Smaller plants, he argues, can have lower break-even points and operate closer to the baseline of supply, increasing the number of effective operating days. But he’s clear that being small isn’t a magic formula: “You’ve also got to have your business model right and execute it well.”
Craig’s execution included a design approach that challenged the traditional idea of remote, sprawling meat facilities. He set up in a compact industrial section in Hastings, connected to town water and sewerage, with contractors and services nearby. He’d seen a friend set up a meat-packing operation inside a warehouse near Papakura, with houses close by, and it sparked a new mental model: efficient, serviceable, and competitive.
From six employees in 1981, Progressive Meats grew to more than 400 staff in its primary business. Across Craig’s wider meat-industry interests, he estimates that there are closer to 2,000 employees. The Hastings facility alone now processes hundreds of thousands of animals per year, reflecting decades of incremental expansion, new lines, and ongoing adaptation.
Craig believes one reason his achievements attracted industry recognition is that the growth happened while the broader sector declined. Since the mid-1980s, national lamb numbers have been in long-term decline, but his businesses expanded. “We’ve grown in an industry that’s in decline,” he says, and he suspects that resilience, built from scratch, helped earn honours like Agribusiness Person of the Year and Entrepreneur of the Year.
Craig and Penny in European customer office 1990’s
The next decade: automation, 3D vision, and the future of processing
Craig has watched automation evolve from early promise to practical potential. He remembers trialling a robot in Hastings in 1992, a fascinating idea that wasn’t reliable enough to remove the need for a person alongside it. “At eight out of ten, you still have to have the person there beside it,” he says. And for smaller plants, even a perfect robot might only replace part of a role at their scale.

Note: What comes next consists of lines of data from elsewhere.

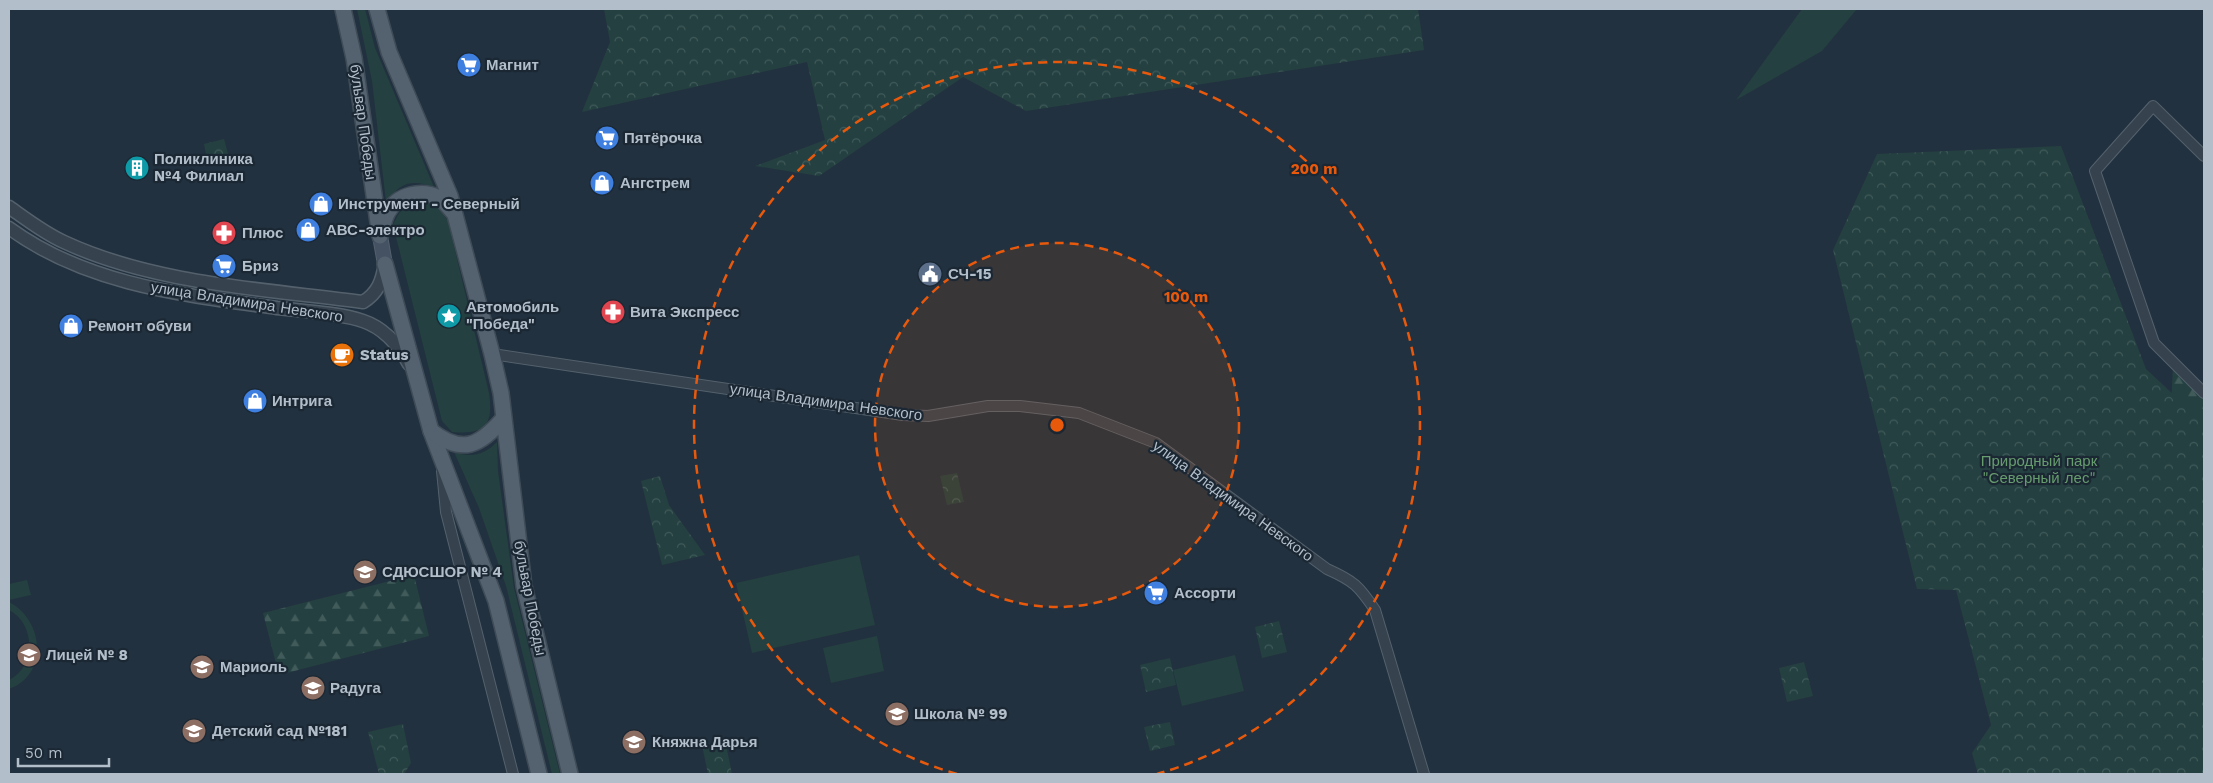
<svg xmlns="http://www.w3.org/2000/svg" width="2213" height="783" font-family="'Work Sans',sans-serif">
  <style>
    .green { fill: #244040 }
    .forest { fill: url(#forest-firs) }
    .park { fill: url(#park-crowns) }
    .lines { fill: none; stroke-linecap: round; stroke-linejoin: round }
    .minor-casing { stroke: #54616d; stroke-width: 12 }
    .tertiary-casing { stroke: #54616d; stroke-width: 15 }
    .secondary-casing { stroke: #54616d; stroke-width: 16 }
    .primary-casing { stroke: #3f4c58; stroke-width: 18 }
    .minor { stroke: #36434f; stroke-width: 10 }
    .tertiary { stroke: #36434f; stroke-width: 12 }
    .secondary { stroke: #445263; stroke-width: 14 }
    .primary { stroke: #54626f; stroke-width: 15 }
    .ring { fill: none; stroke: #e8590c; stroke-width: 2.5; stroke-dasharray: 9 6 }
    .labels { text-anchor: middle; dominant-baseline: central; stroke-width: 4.5; stroke-linejoin: round; paint-order: stroke }
    .poi-label { font-size: 15px; font-weight: bold; fill: #b2beca; stroke: #1b2834; text-anchor: start }
    .street-label { font-size: 15px; fill: #b2beca; stroke: #1b2834 }
    .park-label { font-size: 15px; fill: #679d6e; stroke: #1b2834 }
    .centre { fill: #e8590c; stroke: #1b2834; stroke-width: 2.5 }
    .ring-label { font-size: 15px; text-anchor: middle; font-weight: bold; fill: #e8590c; stroke: #1b2834; stroke-width: 4.5; stroke-linejoin: round; paint-order: stroke }
  </style>
  <defs>
    <pattern id="forest-firs" width="22" height="20" patternUnits="userSpaceOnUse" patternTransform="scale(1.25)"><rect width="22" height="20" fill="#244040"/><path d="M5 1l3.5 6h-7zM16 11l3.5 6h-7z" fill="#415a5a"/></pattern>
    <pattern id="park-crowns" width="20" height="18" patternUnits="userSpaceOnUse" patternTransform="scale(1.25)"><rect width="20" height="18" fill="#244040"/><path d="M2 6a3 3 0 1 1 6 0M12 15a3 3 0 1 1 6 0" fill="none" stroke="#415a5a"/></pattern>
  </defs>
  <rect width="100%" height="100%" fill="#22313f"/>
  <!-- green -->
  <g class="green">
    <path d="M 357,9 L 365,9 L 375,48 L 434,187 C 411,179 401,182 386,202 L 372,81 Z"/>
    <polygon points="1802,9 1857,9 1822,51 1736,100"/>
    <path d="M 426,202 L 439,208 L 448,221 L 489,393 C 494,426 484,435 452,432 L 442,421 L 393,225 C 401,207 406,203 426,202 Z"/>
    <path d="M 497,442 L 498,471 L 514,588 L 560,774 L 552,774 L 506,586 L 479,508 L 454,452 C 471,458 484,455 497,442 Z"/>
    <polygon points="859,555 875,625 752,653 736,583"/>
    <polygon points="27,580 31,595 9,600 9,584"/>
    <path d="M 9,602 C 44,620 49,675 9,689 L 9,680 C 36,667 36,624 9,610 Z"/>
    <polygon points="877,636 884,671 831,683 823,648"/>
    <polygon points="1235,655 1244,691 1182,706 1173,670"/>
  </g>
  <!-- forest -->
  <g class="forest">
    <polygon points="2173,364 2204,393 2204,523 2171,408"/>
    <polygon points="414,575 429,636 279,675 263,613"/>
  </g>
  <!-- park -->
  <g class="park">
    <polygon points="604,9 1418,9 1424,50 1026,111 963,77 819,176 755,166 825,140 807,62 582,112 610,42"/>
    <polygon points="224,139 228,154 207,159 204,144"/>
    <polygon points="2061,146 2146,369 2204,423 2204,774 1978,774 1972,753 1991,725 1956,590 1917,589 1833,250 1877,154"/>
    <polygon points="957,473 964,502 947,505 940,476"/>
    <polygon points="660,476 669,505 705,555 662,565 641,481"/>
    <polygon points="1279,621 1287,652 1262,658 1255,627"/>
    <polygon points="1170,658 1176,685 1146,692 1140,665"/>
    <polygon points="1804,662 1813,696 1787,702 1779,668"/>
    <polygon points="1170,722 1175,745 1150,751 1144,727"/>
    <polygon points="403,724 411,763 404,774 379,774 368,732"/>
    <polygon points="725,740 732,774 708,774 702,745"/>
  </g>
  <g class="lines">
    <defs>
      <g id="minor">
        <polyline points="2204,156 2153,106 2095,171 2154,343 2204,393"/>
        <path d="M 492,354 L 903,415 L 928,416 L 988,406 L 1020,406 L 1079,413 L 1156,443 L 1327,569 C 1354,581 1359,586 1375,610 L 1424,774"/>
        <polyline points="442,471 446,512 513,774"/>
      </g>
      <g id="tertiary">
        <path d="M 9,207 C 26,219 44,233 64,242 C 154,284 264,289 363,302 C 378,293 382,281 385,264"/>
        <path d="M 9,228 C 87,285 184,295 277,308 C 303,311 340,313 363,321 C 384,328 399,346 409,364"/>
      </g>
      <polyline id="secondary" points="380,236 385,264"/>
      <g id="primary">
        <polyline points="343,9 354,58 380,236"/>
        <polyline points="377,9 389,52 450,196 492,354 501,393 524,586 570,774"/>
        <path d="M 381,234 C 383,227 384,218 388,212 C 398,194 422,189 439,198 C 445,201 449,208 453,212"/>
        <polyline points="385,264 431,431 496,601 539,774"/>
        <path d="M 431,431 C 463,455 479,446 503,419"/>
      </g>
    </defs>
    <!-- minor casing -->
    <use href="#minor" class="minor-casing"/>
    <!-- tertiary casing -->
    <use href="#tertiary" class="tertiary-casing"/>
    <!-- secondary casing -->
    <use href="#secondary" class="secondary-casing"/>
    <!-- primary casing -->
    <use href="#primary" class="primary-casing"/>
    <!-- minor -->
    <use href="#minor" class="minor"/>
    <!-- tertiary -->
    <use href="#tertiary" class="tertiary"/>
    <!-- secondary -->
    <use href="#secondary" class="secondary"/>
    <!-- primary -->
    <use href="#primary" class="primary"/>
  </g>
  <!-- distance rings -->
  <circle cx="1057" cy="425" r="182" fill="#e8590c" fill-opacity=".12"/>
  <g class="ring">
    <circle cx="1057" cy="425" r="182"/>
    <path d="M957 774A363 363 0 1 1 1157 774"/>
  </g>
  <!-- icons -->
  <defs>
    <symbol id="supermarket-disc" viewBox="-11 -11 22 22"><circle r="9.5" fill="#3f7fe0" stroke="#1b2834"/><path d="M-6-5.5h2.5l.6 2H6L4.5 2H-2.5L-4.4-4H-6ZM-1.5 3.2a1.3 1.3 0 1 0 .1 0ZM3 3.2a1.3 1.3 0 1 0 .1 0Z" fill="#fff"/></symbol>
    <symbol id="building-disc" viewBox="-11 -11 22 22"><circle r="9.5" fill="#0f9aa8" stroke="#1b2834"/><path d="M-4-6H4V6H1V3H-1V6H-4ZM-2.5-4.3h1.7v1.8h-1.7ZM.8-4.3h1.7v1.8H.8ZM-2.5-1h1.7V.8h-1.7ZM.8-1h1.7V.8H.8Z" fill="#fff"/></symbol>
    <symbol id="shop-disc" viewBox="-11 -11 22 22"><circle r="9.5" fill="#3f7fe0" stroke="#1b2834"/><path d="M-5-2.5h2.3a2.7 3.5 0 0 1 5.4 0H5L5.5 6h-11ZM-1.5-2.5h3a1.5 2.3 0 0 0-3 0Z" fill="#fff"/></symbol>
    <symbol id="pharmacy-disc" viewBox="-11 -11 22 22"><circle r="9.5" fill="#e0444e" stroke="#1b2834"/><path d="M-2-6h4v4h4v4h-4v4h-4v-4h-4v-4h4Z" fill="#fff"/></symbol>
    <symbol id="civic-disc" viewBox="-11 -11 22 22"><circle r="9.5" fill="#5c6f8a" stroke="#1b2834"/><path d="M-.6-6.5H3V-4.5H.6V-3L4-1V1h2V6H-6V1h2V-1L-.6-3ZM-1.2 2.5V6h2.4V2.5Z" fill="#fff"/></symbol>
    <symbol id="sight-disc" viewBox="-11 -11 22 22"><circle r="9.5" fill="#0f9aa8" stroke="#1b2834"/><path d="M0-6L1.8-2.2L6-1.7L2.9 1.2L3.7 5.4L0 3.3L-3.7 5.4L-2.9 1.2L-6-1.7L-1.8-2.2Z" fill="#fff"/></symbol>
    <symbol id="cafe-disc" viewBox="-11 -11 22 22"><circle r="9.5" fill="#e8710a" stroke="#1b2834"/><path d="M-5.5-4.5H6V0H3Q3 3.5 0 3.5H-2.5Q-5.5 3.5-5.5 0ZM3-3.2v2h1.7v-2ZM-6 4.5H4V6H-6Z" fill="#fff"/></symbol>
    <symbol id="school-disc" viewBox="-11 -11 22 22"><circle r="9.5" fill="#8d6e63" stroke="#1b2834"/><path d="M0-5L7-2L0 1L-7-2ZM-4 1L0 2.5L4 1V4Q0 6-4 4Z" fill="#fff"/></symbol>
    <symbol id="university-disc" viewBox="-11 -11 22 22"><circle r="9.5" fill="#8d6e63" stroke="#1b2834"/><path d="M0-5L7-2L0 1L-7-2ZM-4 1L0 2.5L4 1V4Q0 6-4 4Z" fill="#fff"/></symbol>
  </defs>
  <g fill-rule="evenodd">
    <use href="#supermarket-disc" x="455" y="51" width="28" height="28"/>
    <use href="#supermarket-disc" x="593" y="124" width="28" height="28"/>
    <use href="#building-disc" x="123" y="154" width="28" height="28"/>
    <use href="#shop-disc" x="588" y="169" width="28" height="28"/>
    <use href="#shop-disc" x="307" y="190" width="28" height="28"/>
    <use href="#shop-disc" x="294" y="216" width="28" height="28"/>
    <use href="#pharmacy-disc" x="210" y="219" width="28" height="28"/>
    <use href="#supermarket-disc" x="210" y="252" width="28" height="28"/>
    <use href="#civic-disc" x="916" y="260" width="28" height="28"/>
    <use href="#pharmacy-disc" x="599" y="298" width="28" height="28"/>
    <use href="#sight-disc" x="435" y="302" width="28" height="28"/>
    <use href="#shop-disc" x="57" y="312" width="28" height="28"/>
    <use href="#cafe-disc" x="328" y="341" width="28" height="28"/>
    <use href="#shop-disc" x="241" y="387" width="28" height="28"/>
    <use href="#school-disc" x="351" y="558" width="28" height="28"/>
    <use href="#supermarket-disc" x="1142" y="579" width="28" height="28"/>
    <use href="#school-disc" x="15" y="641" width="28" height="28"/>
    <use href="#school-disc" x="188" y="653" width="28" height="28"/>
    <use href="#school-disc" x="299" y="674" width="28" height="28"/>
    <use href="#school-disc" x="883" y="700" width="28" height="28"/>
    <use href="#school-disc" x="180" y="717" width="28" height="28"/>
    <use href="#university-disc" x="620" y="728" width="28" height="28"/>
  </g>
  <g class="labels">
    <!-- poi labels -->
    <g class="poi-label">
      <text x="486" y="65">Магнит</text>
      <text x="624" y="138">Пятёрочка</text>
      <text x="154" y="159">Поликлиника<tspan x="154" dy="17">№4 Филиал</tspan></text>
      <text x="620" y="183">Ангстрем</text>
      <text x="338" y="204">Инструмент - Северный</text>
      <text x="326" y="230">АВС-электро</text>
      <text x="242" y="233">Плюс</text>
      <text x="242" y="266">Бриз</text>
      <text x="948" y="274">СЧ-15</text>
      <text x="466" y="307">Автомобиль<tspan x="466" dy="17">"Победа"</tspan></text>
      <text x="630" y="312">Вита Экспресс</text>
      <text x="88" y="326">Ремонт обуви</text>
      <text x="360" y="355">Status</text>
      <text x="272" y="401">Интрига</text>
      <text x="382" y="572">СДЮСШОР № 4</text>
      <text x="1174" y="593">Ассорти</text>
      <text x="46" y="655">Лицей № 8</text>
      <text x="220" y="667">Мариоль</text>
      <text x="330" y="688">Радуга</text>
      <text x="914" y="714">Школа № 99</text>
      <text x="212" y="731">Детский сад №181</text>
      <text x="652" y="742">Княжна Дарья</text>
    </g>
    <!-- street labels -->
    <g class="street-label">
      <text transform="translate(363 122) rotate(82)">бульвар Победы</text>
      <text transform="translate(247 302) rotate(9)">улица Владимира Невского</text>
      <text transform="translate(826 402) rotate(8)">улица Владимира Невского</text>
      <text transform="translate(1233 501) rotate(36)">улица Владимира Невского</text>
      <text transform="translate(530 598) rotate(79)">бульвар Победы</text>
    </g>
    <!-- park labels -->
    <g class="park-label">
      <text x="2039" y="461">Природный парк<tspan x="2039" dy="17">"Северный лес"</tspan></text>
    </g>
  </g>
  <circle cx="1057" cy="425" r="8" class="centre"/>
  <g class="ring-label">
    <text x="1314" y="174">200 m</text>
    <text x="1186" y="302">100 m</text>
  </g>
  <!-- border -->
  <rect width="2213" height="783" fill="none" stroke="#b2beca" stroke-width="20"/>
  <!-- scale -->
  <path d="M18 758v8h91v-8" fill="none" stroke="#b2beca" stroke-width="2.5"/>
  <text x="25" y="758" font-size="15" fill="#b2beca" stroke="#1b2834" stroke-width="4" paint-order="stroke">50 m</text>
</svg>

What’s changed is vision technology. Earlier systems relied on two-dimensional imaging. Now, with 3D cameras, Craig sees a turning point: the ability to “pick and place” and follow contours matters because “every lamb is actually an individual, and they’re just not exactly the same.” He expects that leap to help automation finally “come of age.”

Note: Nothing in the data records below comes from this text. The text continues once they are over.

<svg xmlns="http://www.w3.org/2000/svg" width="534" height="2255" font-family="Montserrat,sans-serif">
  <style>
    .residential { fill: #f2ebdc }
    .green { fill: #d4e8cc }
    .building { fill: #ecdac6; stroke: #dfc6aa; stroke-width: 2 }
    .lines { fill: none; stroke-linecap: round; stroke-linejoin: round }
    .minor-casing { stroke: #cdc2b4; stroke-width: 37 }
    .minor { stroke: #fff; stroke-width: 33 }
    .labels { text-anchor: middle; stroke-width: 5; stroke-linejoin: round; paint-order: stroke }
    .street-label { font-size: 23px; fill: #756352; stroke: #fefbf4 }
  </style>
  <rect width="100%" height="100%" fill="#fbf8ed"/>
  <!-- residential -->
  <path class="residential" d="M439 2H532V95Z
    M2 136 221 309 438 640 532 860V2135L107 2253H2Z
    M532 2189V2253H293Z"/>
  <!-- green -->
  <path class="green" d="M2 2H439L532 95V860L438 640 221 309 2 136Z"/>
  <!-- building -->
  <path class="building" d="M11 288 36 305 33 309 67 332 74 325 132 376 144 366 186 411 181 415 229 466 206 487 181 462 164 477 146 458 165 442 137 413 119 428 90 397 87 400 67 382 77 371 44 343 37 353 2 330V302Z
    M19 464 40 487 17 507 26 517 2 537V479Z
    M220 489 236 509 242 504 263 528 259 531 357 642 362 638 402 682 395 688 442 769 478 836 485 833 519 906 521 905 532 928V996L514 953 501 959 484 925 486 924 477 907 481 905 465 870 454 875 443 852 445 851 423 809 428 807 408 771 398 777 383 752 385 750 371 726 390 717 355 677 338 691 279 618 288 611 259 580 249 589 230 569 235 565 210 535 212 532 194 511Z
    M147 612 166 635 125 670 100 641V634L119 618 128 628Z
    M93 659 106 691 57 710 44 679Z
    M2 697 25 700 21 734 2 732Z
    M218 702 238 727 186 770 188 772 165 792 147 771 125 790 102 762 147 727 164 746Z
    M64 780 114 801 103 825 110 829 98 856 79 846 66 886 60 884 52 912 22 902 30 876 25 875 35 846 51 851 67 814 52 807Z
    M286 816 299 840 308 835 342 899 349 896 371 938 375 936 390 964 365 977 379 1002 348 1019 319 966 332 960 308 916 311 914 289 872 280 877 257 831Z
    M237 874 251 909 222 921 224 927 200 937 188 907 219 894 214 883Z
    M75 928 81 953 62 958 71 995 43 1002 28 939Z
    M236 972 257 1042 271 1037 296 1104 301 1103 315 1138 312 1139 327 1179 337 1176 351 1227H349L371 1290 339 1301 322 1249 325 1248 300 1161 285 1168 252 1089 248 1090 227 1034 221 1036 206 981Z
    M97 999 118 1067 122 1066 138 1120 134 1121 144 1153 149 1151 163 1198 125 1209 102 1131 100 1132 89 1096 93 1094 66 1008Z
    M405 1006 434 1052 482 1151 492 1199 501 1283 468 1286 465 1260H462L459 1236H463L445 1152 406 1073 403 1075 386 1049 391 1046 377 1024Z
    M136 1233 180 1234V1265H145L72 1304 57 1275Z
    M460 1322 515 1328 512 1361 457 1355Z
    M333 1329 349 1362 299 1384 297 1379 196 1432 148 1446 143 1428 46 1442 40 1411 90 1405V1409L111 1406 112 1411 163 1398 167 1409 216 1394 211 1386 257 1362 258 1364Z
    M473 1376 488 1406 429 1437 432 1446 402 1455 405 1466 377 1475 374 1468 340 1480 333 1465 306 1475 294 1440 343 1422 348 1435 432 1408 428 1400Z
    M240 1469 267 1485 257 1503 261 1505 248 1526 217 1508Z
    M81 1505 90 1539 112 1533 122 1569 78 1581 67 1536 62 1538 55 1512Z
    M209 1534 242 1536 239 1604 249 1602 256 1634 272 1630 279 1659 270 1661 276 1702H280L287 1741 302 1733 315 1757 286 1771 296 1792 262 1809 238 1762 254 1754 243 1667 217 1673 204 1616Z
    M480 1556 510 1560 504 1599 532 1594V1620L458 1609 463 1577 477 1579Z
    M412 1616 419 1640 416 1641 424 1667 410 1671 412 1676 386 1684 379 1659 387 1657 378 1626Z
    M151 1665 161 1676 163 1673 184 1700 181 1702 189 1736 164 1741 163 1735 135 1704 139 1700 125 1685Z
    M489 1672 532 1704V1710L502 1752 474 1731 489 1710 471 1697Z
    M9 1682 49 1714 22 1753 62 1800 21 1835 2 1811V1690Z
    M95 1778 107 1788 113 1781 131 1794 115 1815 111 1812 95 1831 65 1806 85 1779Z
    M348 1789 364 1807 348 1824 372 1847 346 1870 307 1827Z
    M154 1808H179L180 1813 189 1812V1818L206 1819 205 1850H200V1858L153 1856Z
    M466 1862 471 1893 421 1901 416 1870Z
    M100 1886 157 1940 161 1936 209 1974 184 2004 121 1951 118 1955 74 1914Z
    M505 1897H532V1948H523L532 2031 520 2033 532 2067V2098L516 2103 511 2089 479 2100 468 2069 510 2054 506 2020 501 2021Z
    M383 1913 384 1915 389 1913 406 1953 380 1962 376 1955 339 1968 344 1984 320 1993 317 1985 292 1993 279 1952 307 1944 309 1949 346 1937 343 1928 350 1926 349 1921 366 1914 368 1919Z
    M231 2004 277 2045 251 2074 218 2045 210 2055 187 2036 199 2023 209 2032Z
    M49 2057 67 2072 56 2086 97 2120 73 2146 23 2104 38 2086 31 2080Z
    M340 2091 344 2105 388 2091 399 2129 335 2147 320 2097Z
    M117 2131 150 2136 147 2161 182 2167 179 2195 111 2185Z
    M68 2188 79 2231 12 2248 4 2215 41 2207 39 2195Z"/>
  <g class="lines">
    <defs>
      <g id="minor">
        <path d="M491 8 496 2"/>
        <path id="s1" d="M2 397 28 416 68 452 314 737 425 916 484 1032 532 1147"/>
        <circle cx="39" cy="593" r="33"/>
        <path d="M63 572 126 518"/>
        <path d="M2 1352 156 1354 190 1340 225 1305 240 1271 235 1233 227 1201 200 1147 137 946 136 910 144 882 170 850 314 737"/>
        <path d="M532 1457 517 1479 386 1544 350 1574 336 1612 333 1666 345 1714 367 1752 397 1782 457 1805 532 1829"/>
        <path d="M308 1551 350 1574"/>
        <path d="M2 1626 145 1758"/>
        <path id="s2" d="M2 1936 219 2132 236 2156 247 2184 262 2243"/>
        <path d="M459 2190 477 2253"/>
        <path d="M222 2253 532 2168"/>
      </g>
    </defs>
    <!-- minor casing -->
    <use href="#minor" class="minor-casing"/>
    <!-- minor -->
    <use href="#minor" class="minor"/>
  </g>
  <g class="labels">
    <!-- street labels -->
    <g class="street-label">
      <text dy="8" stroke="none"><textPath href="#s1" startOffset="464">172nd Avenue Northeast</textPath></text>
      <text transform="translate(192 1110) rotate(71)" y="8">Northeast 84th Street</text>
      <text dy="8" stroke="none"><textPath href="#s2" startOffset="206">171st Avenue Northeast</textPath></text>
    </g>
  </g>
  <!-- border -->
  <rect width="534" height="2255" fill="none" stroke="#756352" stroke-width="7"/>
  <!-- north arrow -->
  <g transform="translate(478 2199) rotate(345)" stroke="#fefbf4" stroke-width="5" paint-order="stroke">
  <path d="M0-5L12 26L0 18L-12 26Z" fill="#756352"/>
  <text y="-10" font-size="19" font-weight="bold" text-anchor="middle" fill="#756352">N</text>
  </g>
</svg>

Asked what keeps him in the meat industry after decades, Craig’s answer is simple: flux. The sector is shaped by weather, seasons, and shifting global markets. That unpredictability can be a weakness but it’s also a source of energy.
“Our industry is in a continuous state of flux. There’s never a dull moment.” It’s not for everyone but for those who choose it, he adds, “it gets in your blood.”
And for Craig, that’s the point: a career that demands learning, adaptation, and the courage to keep moving, the same spirit that began with an applied science degree at Massey, and became a life’s work.
Legacy: a model worth emulating and a stronger chain from farm to consumer
When Craig thinks about legacy, he doesn’t focus on titles or scale. He focuses on business models and connections.
He hopes to leave “a model that could be considered an exemplar in the industry,” something others might choose to emulate because it creates positive outcomes. He’s also a strong advocate for better links across the supply chain: from farm decisions through processing and export, all the way to understanding consumer demand.
Historically, he says, different parts of the chain could become disconnected, each focused on its own problems without considering impacts elsewhere. Craig believes stronger information flow, commitment programmes, and producer connection create better long-term outcomes and more efficiency for the entire sector.
In other words: progress isn’t just machinery or market reach. It’s the willingness to keep improving, keep connecting, and keep building something that lasts.
And it all started with a study grant Craig almost didn’t apply for and an applied science degree that turned curiosity into a lifelong commitment.